What is expected> Please convert everything in the records from the line containing "Fantômasters est une" down to and including the line containing "Le site donne" into a Markdown table. Use a Row column for the row number and a Line column for the text, and skip blank lines.

===== Input for this task =====

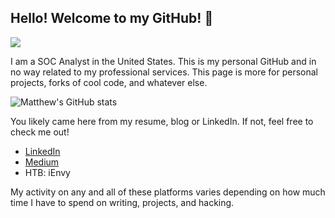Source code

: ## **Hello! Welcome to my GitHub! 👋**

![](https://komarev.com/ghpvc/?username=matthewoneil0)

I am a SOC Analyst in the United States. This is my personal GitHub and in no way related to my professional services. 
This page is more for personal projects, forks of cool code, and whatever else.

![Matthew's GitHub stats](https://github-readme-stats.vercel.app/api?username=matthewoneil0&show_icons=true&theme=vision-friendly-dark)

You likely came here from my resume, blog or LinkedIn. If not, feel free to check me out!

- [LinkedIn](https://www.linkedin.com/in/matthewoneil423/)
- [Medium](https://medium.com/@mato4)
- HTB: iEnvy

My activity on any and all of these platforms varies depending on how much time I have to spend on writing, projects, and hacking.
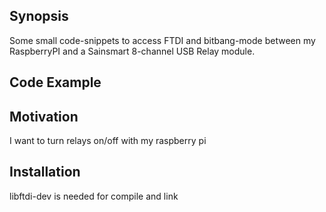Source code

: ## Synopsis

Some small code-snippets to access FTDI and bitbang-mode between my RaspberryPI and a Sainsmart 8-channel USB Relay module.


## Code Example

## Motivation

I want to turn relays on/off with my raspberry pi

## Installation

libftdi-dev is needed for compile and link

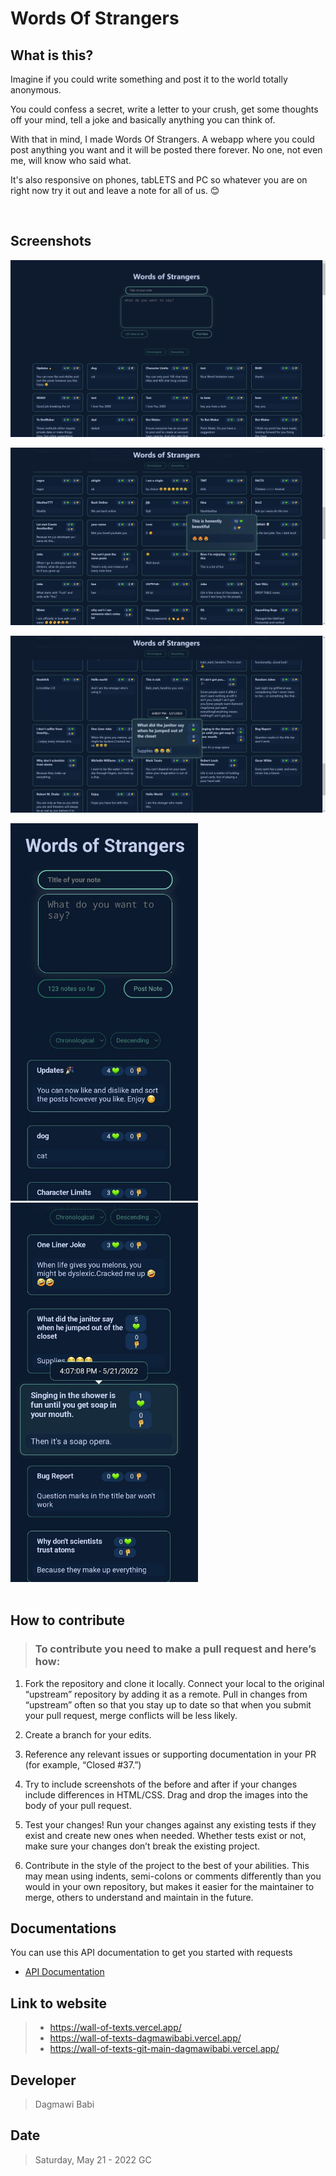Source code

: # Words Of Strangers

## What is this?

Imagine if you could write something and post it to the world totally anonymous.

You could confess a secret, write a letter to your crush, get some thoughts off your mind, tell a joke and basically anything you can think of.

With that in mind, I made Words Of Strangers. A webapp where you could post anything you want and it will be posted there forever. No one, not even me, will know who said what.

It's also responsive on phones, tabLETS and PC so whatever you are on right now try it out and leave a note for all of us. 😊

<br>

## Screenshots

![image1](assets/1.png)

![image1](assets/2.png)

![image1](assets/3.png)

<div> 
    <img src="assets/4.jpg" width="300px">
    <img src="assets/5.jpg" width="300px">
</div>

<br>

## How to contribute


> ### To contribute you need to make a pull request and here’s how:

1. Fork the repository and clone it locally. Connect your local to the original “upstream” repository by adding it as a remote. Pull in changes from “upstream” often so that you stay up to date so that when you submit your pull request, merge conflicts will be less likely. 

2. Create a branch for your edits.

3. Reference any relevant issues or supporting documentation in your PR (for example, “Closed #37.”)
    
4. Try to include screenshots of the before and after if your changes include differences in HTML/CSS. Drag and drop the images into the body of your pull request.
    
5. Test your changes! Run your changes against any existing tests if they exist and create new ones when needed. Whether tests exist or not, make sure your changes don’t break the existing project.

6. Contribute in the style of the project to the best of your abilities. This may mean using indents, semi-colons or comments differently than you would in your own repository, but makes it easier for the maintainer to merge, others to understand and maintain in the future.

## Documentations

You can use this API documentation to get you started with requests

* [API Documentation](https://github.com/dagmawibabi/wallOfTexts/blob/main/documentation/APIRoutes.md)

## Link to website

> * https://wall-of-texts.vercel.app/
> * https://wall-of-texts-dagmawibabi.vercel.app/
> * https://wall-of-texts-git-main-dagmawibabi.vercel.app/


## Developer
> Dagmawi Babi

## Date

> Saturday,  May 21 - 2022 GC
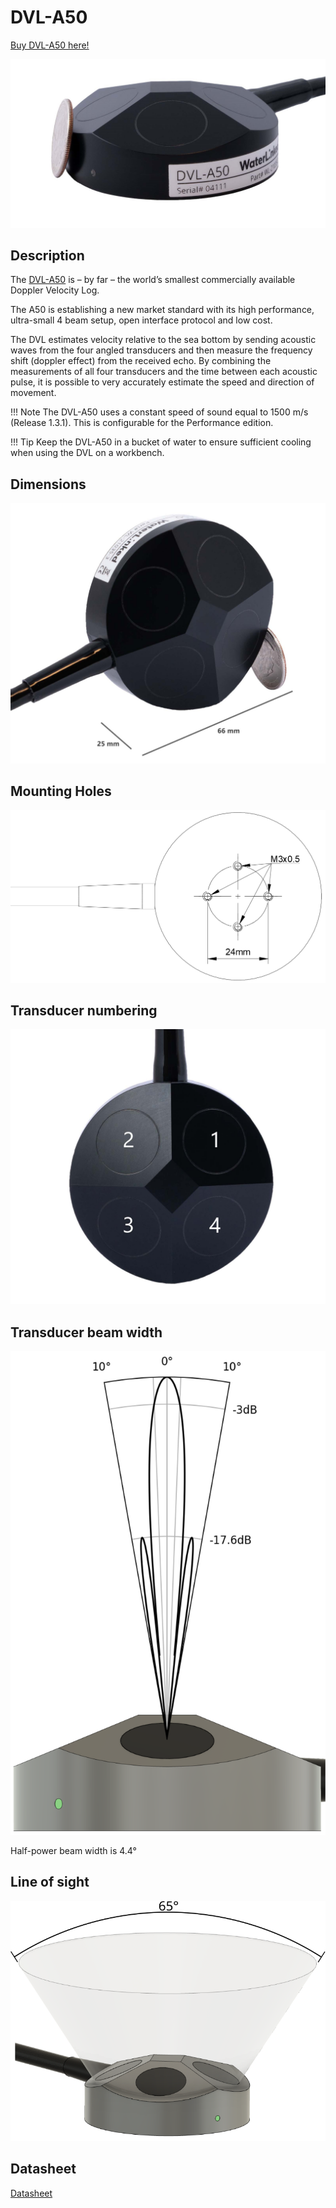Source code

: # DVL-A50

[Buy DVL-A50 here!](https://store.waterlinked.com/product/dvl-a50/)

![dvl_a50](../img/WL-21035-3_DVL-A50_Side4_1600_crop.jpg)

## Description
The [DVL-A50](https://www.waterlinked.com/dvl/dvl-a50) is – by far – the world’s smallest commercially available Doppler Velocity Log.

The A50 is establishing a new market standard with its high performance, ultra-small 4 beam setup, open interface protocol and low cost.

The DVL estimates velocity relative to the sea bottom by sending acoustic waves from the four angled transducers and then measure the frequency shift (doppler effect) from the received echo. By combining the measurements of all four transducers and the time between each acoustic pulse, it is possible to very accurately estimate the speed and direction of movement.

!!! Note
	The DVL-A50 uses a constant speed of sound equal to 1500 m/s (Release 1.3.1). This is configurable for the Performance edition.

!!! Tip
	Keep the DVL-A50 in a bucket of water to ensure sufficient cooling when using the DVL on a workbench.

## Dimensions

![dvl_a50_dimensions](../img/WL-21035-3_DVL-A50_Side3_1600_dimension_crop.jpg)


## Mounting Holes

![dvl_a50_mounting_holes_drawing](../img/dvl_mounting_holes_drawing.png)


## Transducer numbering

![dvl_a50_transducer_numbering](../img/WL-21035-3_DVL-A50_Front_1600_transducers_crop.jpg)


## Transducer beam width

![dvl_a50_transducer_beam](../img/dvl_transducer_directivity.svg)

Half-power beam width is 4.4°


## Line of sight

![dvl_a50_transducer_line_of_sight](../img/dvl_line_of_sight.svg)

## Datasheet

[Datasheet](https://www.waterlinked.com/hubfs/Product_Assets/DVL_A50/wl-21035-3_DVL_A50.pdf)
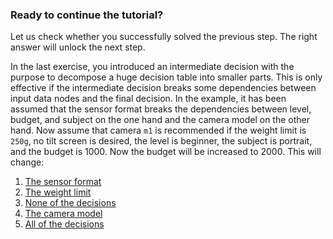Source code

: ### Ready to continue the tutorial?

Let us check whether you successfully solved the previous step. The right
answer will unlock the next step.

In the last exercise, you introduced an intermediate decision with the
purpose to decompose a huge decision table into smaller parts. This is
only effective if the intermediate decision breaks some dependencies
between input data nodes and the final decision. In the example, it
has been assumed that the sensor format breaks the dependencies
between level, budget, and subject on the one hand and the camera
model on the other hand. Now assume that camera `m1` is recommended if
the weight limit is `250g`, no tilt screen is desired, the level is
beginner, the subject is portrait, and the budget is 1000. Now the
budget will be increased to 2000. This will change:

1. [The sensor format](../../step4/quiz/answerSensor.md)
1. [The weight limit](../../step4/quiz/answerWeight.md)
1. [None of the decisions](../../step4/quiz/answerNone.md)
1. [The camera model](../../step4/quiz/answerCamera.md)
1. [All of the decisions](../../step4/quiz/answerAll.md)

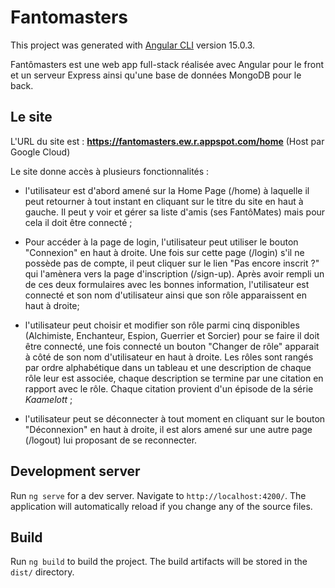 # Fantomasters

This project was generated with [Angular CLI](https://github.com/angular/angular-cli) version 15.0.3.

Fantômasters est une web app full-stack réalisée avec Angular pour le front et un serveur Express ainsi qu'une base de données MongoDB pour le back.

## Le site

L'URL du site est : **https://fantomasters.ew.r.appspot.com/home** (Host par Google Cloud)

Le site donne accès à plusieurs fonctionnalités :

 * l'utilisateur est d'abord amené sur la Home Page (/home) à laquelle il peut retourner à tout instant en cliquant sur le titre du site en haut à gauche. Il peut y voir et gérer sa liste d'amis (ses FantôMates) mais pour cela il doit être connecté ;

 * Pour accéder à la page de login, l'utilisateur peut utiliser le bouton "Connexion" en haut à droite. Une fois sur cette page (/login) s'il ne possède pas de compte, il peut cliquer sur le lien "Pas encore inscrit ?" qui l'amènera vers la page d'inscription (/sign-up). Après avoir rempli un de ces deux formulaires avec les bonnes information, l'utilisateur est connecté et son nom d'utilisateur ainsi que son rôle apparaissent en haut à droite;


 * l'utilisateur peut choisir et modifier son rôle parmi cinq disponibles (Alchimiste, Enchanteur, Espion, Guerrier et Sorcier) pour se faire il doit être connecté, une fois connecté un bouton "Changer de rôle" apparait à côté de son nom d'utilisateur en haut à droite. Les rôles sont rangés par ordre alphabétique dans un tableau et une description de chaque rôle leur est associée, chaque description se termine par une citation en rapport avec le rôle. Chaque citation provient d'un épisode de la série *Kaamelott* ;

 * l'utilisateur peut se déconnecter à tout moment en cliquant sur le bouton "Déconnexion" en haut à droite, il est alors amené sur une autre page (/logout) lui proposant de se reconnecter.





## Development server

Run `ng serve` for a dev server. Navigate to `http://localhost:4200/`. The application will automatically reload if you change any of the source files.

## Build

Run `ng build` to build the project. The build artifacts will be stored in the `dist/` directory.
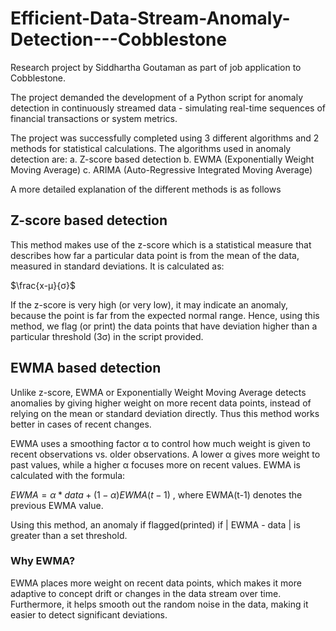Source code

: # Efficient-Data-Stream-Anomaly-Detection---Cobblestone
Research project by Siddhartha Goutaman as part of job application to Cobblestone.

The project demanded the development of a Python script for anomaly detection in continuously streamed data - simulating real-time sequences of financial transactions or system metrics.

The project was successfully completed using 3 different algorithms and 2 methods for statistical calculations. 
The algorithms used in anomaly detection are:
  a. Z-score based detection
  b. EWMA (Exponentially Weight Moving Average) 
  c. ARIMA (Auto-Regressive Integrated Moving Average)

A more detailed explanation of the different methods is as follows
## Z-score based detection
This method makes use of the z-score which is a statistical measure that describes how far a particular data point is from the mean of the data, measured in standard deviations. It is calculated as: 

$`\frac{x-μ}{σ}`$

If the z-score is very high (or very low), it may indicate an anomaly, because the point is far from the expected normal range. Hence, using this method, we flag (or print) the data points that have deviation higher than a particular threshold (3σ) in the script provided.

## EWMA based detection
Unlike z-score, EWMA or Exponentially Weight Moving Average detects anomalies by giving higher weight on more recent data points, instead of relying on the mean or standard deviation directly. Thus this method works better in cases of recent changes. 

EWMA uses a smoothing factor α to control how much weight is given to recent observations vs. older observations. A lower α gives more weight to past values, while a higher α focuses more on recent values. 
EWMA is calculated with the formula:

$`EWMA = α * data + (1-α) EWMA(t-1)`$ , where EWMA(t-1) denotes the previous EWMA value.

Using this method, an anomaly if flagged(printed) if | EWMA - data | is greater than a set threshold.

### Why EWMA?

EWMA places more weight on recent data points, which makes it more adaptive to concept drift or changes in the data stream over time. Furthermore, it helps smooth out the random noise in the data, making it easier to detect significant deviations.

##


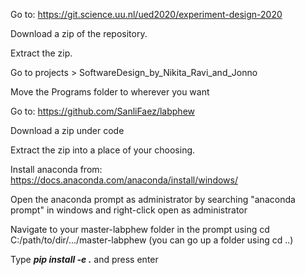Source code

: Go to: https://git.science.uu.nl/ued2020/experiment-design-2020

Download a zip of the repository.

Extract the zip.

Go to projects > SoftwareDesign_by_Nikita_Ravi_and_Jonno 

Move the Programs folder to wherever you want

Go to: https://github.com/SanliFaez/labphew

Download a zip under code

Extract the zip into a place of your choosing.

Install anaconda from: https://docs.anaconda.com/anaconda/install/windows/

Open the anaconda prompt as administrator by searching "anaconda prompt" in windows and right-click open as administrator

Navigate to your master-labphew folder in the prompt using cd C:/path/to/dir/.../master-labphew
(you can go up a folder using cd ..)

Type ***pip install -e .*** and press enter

=====

Answer box>
| Row | Line |
|---|---|
| 1 | Fantômasters est une web app full-stack réalisée avec Angular pour le front et un serveur Express ainsi qu'une base de données MongoDB pour le back. |
| 2 | ## Le site |
| 3 | L'URL du site est : **https://fantomasters.ew.r.appspot.com/home** (Host par Google Cloud) |
| 4 | Le site donne accès à plusieurs fonctionnalités : |